THE TASK:
Give the entries again exactly, without pictures.

EXTRACTED INFORMATION:
◇ ◇ ◇

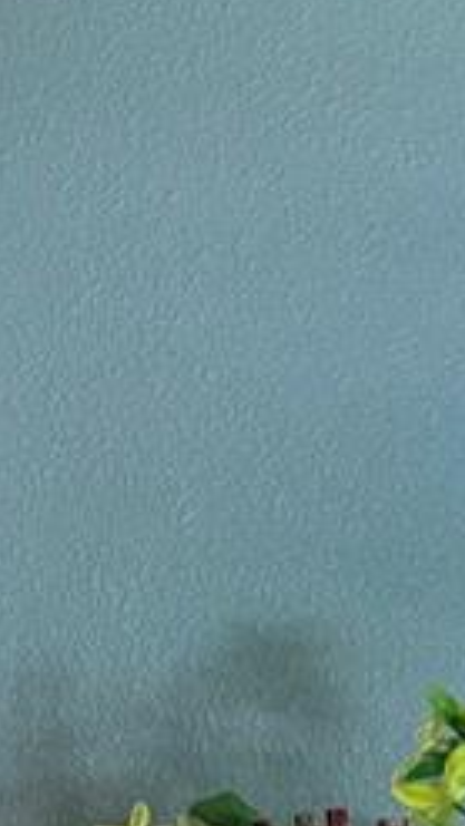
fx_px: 2783
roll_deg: +0.5
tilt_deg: -8.3
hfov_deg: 8.4
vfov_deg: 15.5
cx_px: -779
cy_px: 1261
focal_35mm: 127
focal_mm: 6.76
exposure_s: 1/60
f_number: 1.78
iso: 400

◇ ◇ ◇

YOUR RESPONSE:
fx_px: 2783
roll_deg: +0.5
tilt_deg: -8.3
hfov_deg: 8.4
vfov_deg: 15.5
cx_px: -779
cy_px: 1261
focal_35mm: 127
focal_mm: 6.76
exposure_s: 1/60
f_number: 1.78
iso: 400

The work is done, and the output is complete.